Online forums, and click-bait articles dearly love conflict. It is their oxygen. Conflict is interesting, fighting is awesome and harassment of the female is often described in uncomfortably, voyeuristic detail. Particularly in an Arab Country where male stereotypes are cemented through subliminal repetition. 'I was fine' is boring frankly - we want the juicy details. 

Solo-female travellers do not need to join an organised 15 day whistle-stop tour any more than anyone else. The common sense you use in any part of the world that you are not fully familiar with is totally sufficient. If you put up a 'cynical wall', you will not experience the country; but if you aren't sensible in your approach to complete strangers, you may find trouble.
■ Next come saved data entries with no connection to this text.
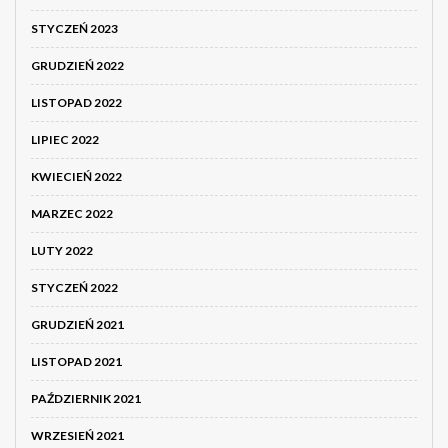
STYCZEŃ 2023
GRUDZIEŃ 2022
LISTOPAD 2022
LIPIEC 2022
KWIECIEŃ 2022
MARZEC 2022
LUTY 2022
STYCZEŃ 2022
GRUDZIEŃ 2021
LISTOPAD 2021
PAŹDZIERNIK 2021
WRZESIEŃ 2021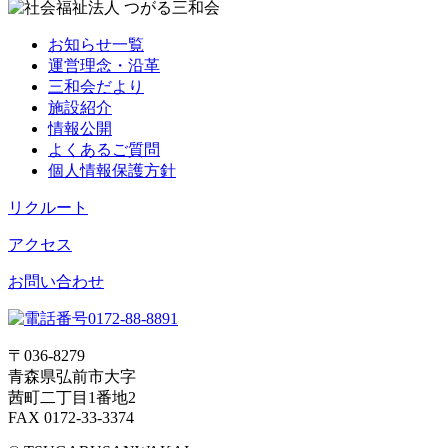
お知らせ一覧
運営理念・沿革
三和会だより
施設紹介
情報公開
よくあるご質問
個人情報保護方針
リクルート
アクセス
お問い合わせ
〒036-8279
青森県弘前市大字
茜町二丁目1番地2
FAX 0172-33-3374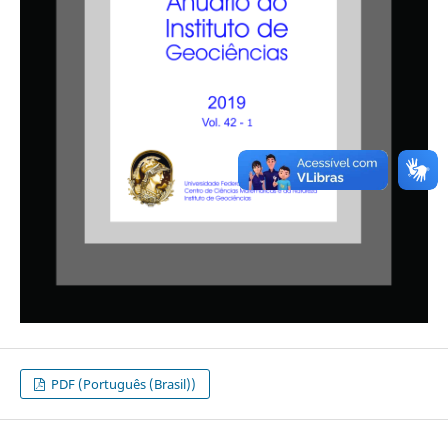
PDF (Português (Brasil))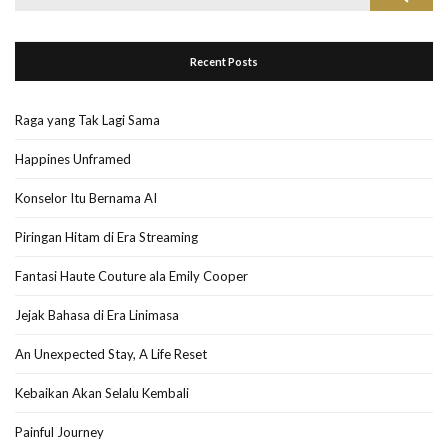
for:
Recent Posts
Raga yang Tak Lagi Sama
Happines Unframed
Konselor Itu Bernama AI
Piringan Hitam di Era Streaming
Fantasi Haute Couture ala Emily Cooper
Jejak Bahasa di Era Linimasa
An Unexpected Stay, A Life Reset
Kebaikan Akan Selalu Kembali
Painful Journey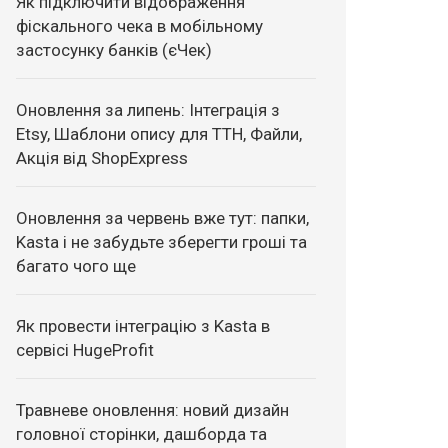
Як підключити відображення
фіскального чека в мобільному
застосунку банків (єЧек)
Оновлення за липень: Інтеграція з
Etsy, Шаблони опису для ТТН, Файли,
Акція від ShopExpress
Оновлення за червень вже тут: папки,
Kasta і не забудьте зберегти гроші та
багато чого ще
Як провести інтеграцію з Kasta в
сервісі HugeProfit
Травневе оновлення: новий дизайн
головної сторінки, дашборда та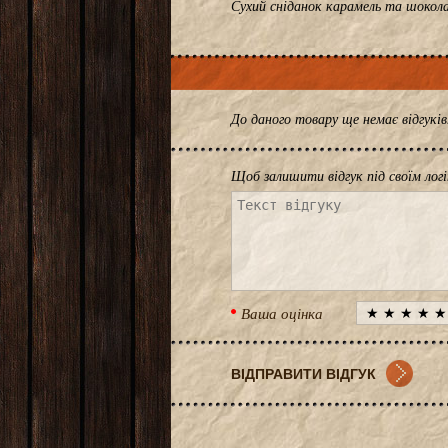
Сухий сніданок карамель та шокола
До даного товару ще немає відгук
Щоб залишити відгук під своїм лог
Ваша оцінка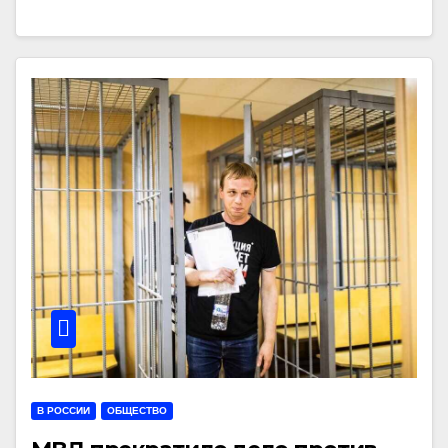
В РОССИИ
ОБЩЕСТВО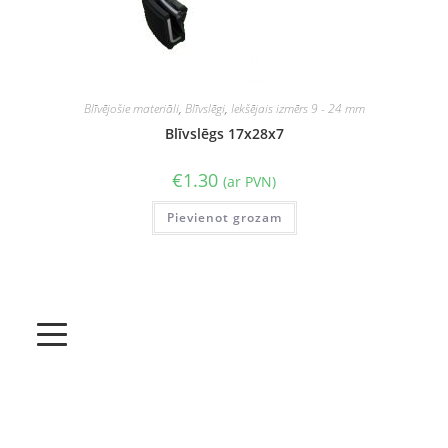
Blīvējošie materiāli
,
Blīvslēgi
,
Iekšējais izmērs 9 - 24 mm
Blīvslēgs 17x28x7
€
1.30
(ar PVN)
Pievienot grozam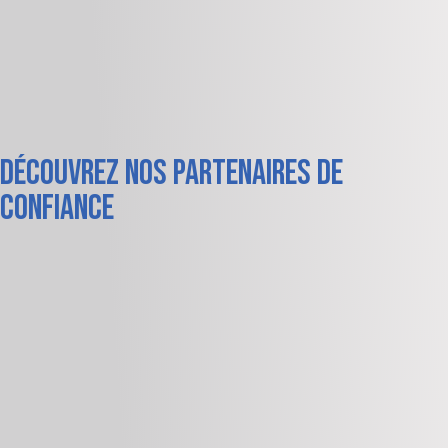
Découvrez nos partenaires de
confiance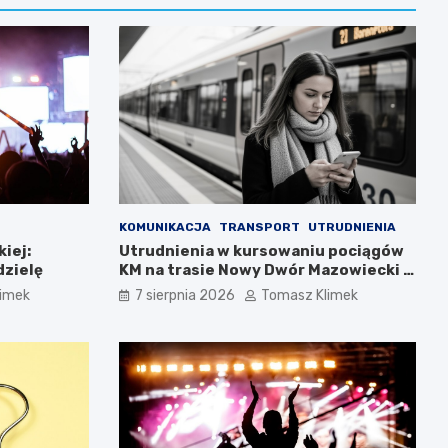
KOMUNIKACJA
TRANSPORT
UTRUDNIENIA
iej:
Utrudnienia w kursowaniu pociągów
dzielę
KM na trasie Nowy Dwór Mazowiecki –
Chotomów
limek
7 sierpnia 2026
Tomasz Klimek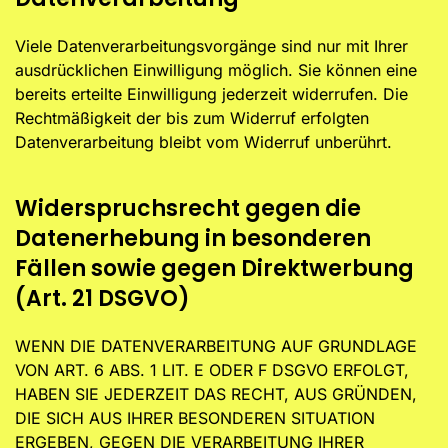
Viele Datenverarbeitungsvorgänge sind nur mit Ihrer
ausdrücklichen Einwilligung möglich. Sie können eine
bereits erteilte Einwilligung jederzeit widerrufen. Die
Rechtmäßigkeit der bis zum Widerruf erfolgten
Datenverarbeitung bleibt vom Widerruf unberührt.
Widerspruchsrecht gegen die
Datenerhebung in besonderen
Fällen sowie gegen Direktwerbung
(Art. 21 DSGVO)
WENN DIE DATENVERARBEITUNG AUF GRUNDLAGE
VON ART. 6 ABS. 1 LIT. E ODER F DSGVO ERFOLGT,
HABEN SIE JEDERZEIT DAS RECHT, AUS GRÜNDEN,
DIE SICH AUS IHRER BESONDEREN SITUATION
ERGEBEN, GEGEN DIE VERARBEITUNG IHRER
Once, a guest of ours in her late teens met a young man on the street who invited her to a bar at ten o'clock in the morning. These bars do exist. They are not pleasant places for anyone, let alone a young, tipsy female. Women are blatantly objectified in these places, and no amount of postulating and condemning and shouting 'sexism' is going to change that overnight. She was fine - apart from unwittingly buying drinks for everyone in the bar, but the question is: Would you go to a random bar in a part of town you don't know with a lot of strangers who you can't fully communicate with? Anywhere? The young man told this guest that he 'didn't have to be at work until later?' - This gentleman didn't work. This gentleman wanted someone to buy him and his friends drinks for a mid-morning session. And thankfully, that was all he wanted. An 'exotic stranger' is no different to any stranger and doesn't demonstrate your 'free-spirited travel wildness' unless you curate it perfectly, as many do, on facebook. In which case, it must be true.

The moral of this story is: Don't trust so wholly and completely for that (very) distant glow of adventure. Happy and safe adventures happen naturally and not through silly risk-taking.


Very few travel blogs highlight the incredible tenacity of the henna ladies in Place D'Jeema el Fna in the centre of the medina. They mainly follow the age old formula of how to deal with unscrupulous MEN (see previous paragraph)

In all our experience of tea drinking and hostel managing since 2009, the most problems female travellers have endured have been with these incredibly strong and often ludicrously forceful women who make beautiful (and sometimes slightly poisonous) henna tattoos. They are amazing - they will beckon you in Literally Any Language and are adept at working out your nationality. They will ALWAYS tell you that the henna is free, a gift, a blessing to have healthy babies.They are not free. EVER. And no, you won't be an exception because you have beautiful hair or a magical aura.

We have had guests frog-marched to ATMs to withdraw more money than they paid for THEIR FLIGHT, to settle the henna bill. One actually walked to the airport as she had no money left to get the bus. Her henna was however, fabulous. A full sleeve.

Moral to the story: Agree the price beforehand, do not deviate from it, do not succumb to the fake outrage that may come with paying the amount you thought had been agreed, and most importantly - do not get carried away with your beautiful hair and the babies that you will have with your beautiful husband... fickle egos are expensive.

Comfort,  open-mindedness without losing sight of personal safety, genuine enjoyment over social media crafted adventures and cultural mindfulness are all key to solo travel anywhere in the world. Morocco is no different.